Neo4j Query - Find all nodes which satisfy a property condition and have relationship

Question

I have a query which runs successfully:

match (n:A {tag_no:"N2203"})<-[:rel_a]-(v:B)-[:rel_b]->(r)<-[:rel_c]-(n) WHERE (v.invoice_date>="2012-08-01" AND v.invoice_date<"2016-02-01") with v, collect(r) as rs where all (x in rs where x.date<"2016-08-01") return count(v) as count;

I need to further filter this query.

I need to related r nodes with max(r.date) for each v , and find out how many of those nodes have a relationship with another node of type D

I'm trying this query, it throws a syntax error

match (n:A {tag_no:"N2203"})<-[:rel_a]-(v:B)-[:rel_b]->(r)<-[:rel_c]-(n) WHERE (v.invoice_date>="2012-08-01" AND v.invoice_date<"2016-02-01") with v, max(r.date) as date collect(r) as rs where (all (x in rs where x.date<"2016-08-01") AND filter(x in rs where x.date=date)[0]<-[:rel_c]-(d:D)) return count(v) as count;

I also tried many other combinations, but all throw some syntax error. All help is appreciated.

Answer 1

The main issue is that query parser cannot now if filter(x in rs where x.date=date)[0] really is a node, so this is not allowed in the syntax. Fortunately, it's possible to work around this at the cost of some verbosity:

• Use another WITH clause to introduce an alias ( n ) to the node variable. That will allow you to use the WHERE <pattern> syntax.
• Also, you cannot introduce new variables in the WHERE clause, so just use (:D) instead of (d:D) .

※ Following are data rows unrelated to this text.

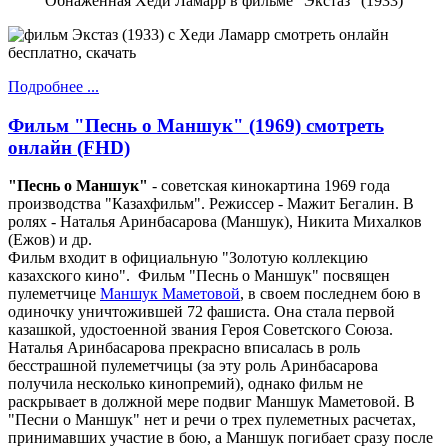
Обнаженная Хеди Ламарр в фильме "Экстаз" (1933)
Подробнее ...
Фильм "Песнь о Маншук" (1969) смотреть
онлайн (FHD)
"Песнь о Маншук"
- советская кинокартина 1969 года
производства "Казахфильм". Режиссер - Мажит Бегалин. В
ролях - Наталья Аринбасарова (Маншук), Никита Михалков
(Ежов) и др.
Фильм входит в официальную "Золотую коллекцию
казахского кино". Фильм "Песнь о Маншук" посвящен
пулеметчице
Маншук Маметовой
, в своем последнем бою в
одиночку уничтожившей 72 фашиста. Она стала первой
казашкой, удостоенной звания Героя Советского Союза.
Наталья Аринбасарова прекрасно вписалась в роль
бесстрашной пулеметчицы (за эту роль Аринбасарова
получила несколько кинопремий), однако фильм не
раскрывает в должной мере подвиг Маншук Маметовой. В
"Песни о Маншук" нет и речи о трех пулеметных расчетах,
принимавших участие в бою, а Маншук погибает сразу после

So the query will look like this (obviously, I have not tested it):

MATCH (n:A {tag_no:"N2203"})<-[:rel_a]-(v:B)-[:rel_b]->(r)<-[:rel_c]-(n)
WHERE v.invoice_date>="2012-08-01"
  AND v.invoice_date<"2016-02-01"
WITH
  v,
  max(r.date) AS date,
  collect(r) AS rs
WHERE all(x IN rs WHERE x.date<"2016-08-01")
WITH filter(x in rs where x.date=date)[0] AS n, v
WHERE (n)<-[:rel_c]-(:D)
RETURN count(v) AS count;